▸ **ACTIVITY**: With spelling and spacing unchanged, write out each line of the material.
Top of COLLECTED DATA
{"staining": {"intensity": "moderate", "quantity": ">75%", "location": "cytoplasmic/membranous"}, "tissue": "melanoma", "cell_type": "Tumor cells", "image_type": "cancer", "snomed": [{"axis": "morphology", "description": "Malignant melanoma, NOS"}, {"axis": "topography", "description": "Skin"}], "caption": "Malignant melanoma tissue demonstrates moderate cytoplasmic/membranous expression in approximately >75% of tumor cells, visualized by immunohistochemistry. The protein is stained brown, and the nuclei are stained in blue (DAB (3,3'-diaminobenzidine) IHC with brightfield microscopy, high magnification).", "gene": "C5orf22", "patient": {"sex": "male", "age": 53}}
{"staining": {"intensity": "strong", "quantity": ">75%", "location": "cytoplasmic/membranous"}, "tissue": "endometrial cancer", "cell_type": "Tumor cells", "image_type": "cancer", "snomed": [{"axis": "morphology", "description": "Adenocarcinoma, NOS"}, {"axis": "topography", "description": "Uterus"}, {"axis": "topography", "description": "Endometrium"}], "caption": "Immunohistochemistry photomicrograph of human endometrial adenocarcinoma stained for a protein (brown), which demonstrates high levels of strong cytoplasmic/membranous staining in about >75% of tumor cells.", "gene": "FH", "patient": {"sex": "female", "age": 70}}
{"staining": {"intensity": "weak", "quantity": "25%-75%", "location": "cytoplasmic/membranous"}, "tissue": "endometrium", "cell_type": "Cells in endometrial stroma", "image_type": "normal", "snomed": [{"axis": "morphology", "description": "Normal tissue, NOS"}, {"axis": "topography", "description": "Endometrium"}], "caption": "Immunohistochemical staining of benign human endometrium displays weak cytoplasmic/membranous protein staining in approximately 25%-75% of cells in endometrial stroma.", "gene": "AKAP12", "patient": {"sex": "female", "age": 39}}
Bottom of COLLECTED DATA
▸ **TASK ANSWER**:
{"staining": {"intensity": "moderate", "quantity": ">75%", "location": "cytoplasmic/membranous"}, "tissue": "melanoma", "cell_type": "Tumor cells", "image_type": "cancer", "snomed": [{"axis": "morphology", "description": "Malignant melanoma, NOS"}, {"axis": "topography", "description": "Skin"}], "caption": "Malignant melanoma tissue demonstrates moderate cytoplasmic/membranous expression in approximately >75% of tumor cells, visualized by immunohistochemistry. The protein is stained brown, and the nuclei are stained in blue (DAB (3,3'-diaminobenzidine) IHC with brightfield microscopy, high magnification).", "gene": "C5orf22", "patient": {"sex": "male", "age": 53}}
{"staining": {"intensity": "strong", "quantity": ">75%", "location": "cytoplasmic/membranous"}, "tissue": "endometrial cancer", "cell_type": "Tumor cells", "image_type": "cancer", "snomed": [{"axis": "morphology", "description": "Adenocarcinoma, NOS"}, {"axis": "topography", "description": "Uterus"}, {"axis": "topography", "description": "Endometrium"}], "caption": "Immunohistochemistry photomicrograph of human endometrial adenocarcinoma stained for a protein (brown), which demonstrates high levels of strong cytoplasmic/membranous staining in about >75% of tumor cells.", "gene": "FH", "patient": {"sex": "female", "age": 70}}
{"staining": {"intensity": "weak", "quantity": "25%-75%", "location": "cytoplasmic/membranous"}, "tissue": "endometrium", "cell_type": "Cells in endometrial stroma", "image_type": "normal", "snomed": [{"axis": "morphology", "description": "Normal tissue, NOS"}, {"axis": "topography", "description": "Endometrium"}], "caption": "Immunohistochemical staining of benign human endometrium displays weak cytoplasmic/membranous protein staining in approximately 25%-75% of cells in endometrial stroma.", "gene": "AKAP12", "patient": {"sex": "female", "age": 39}}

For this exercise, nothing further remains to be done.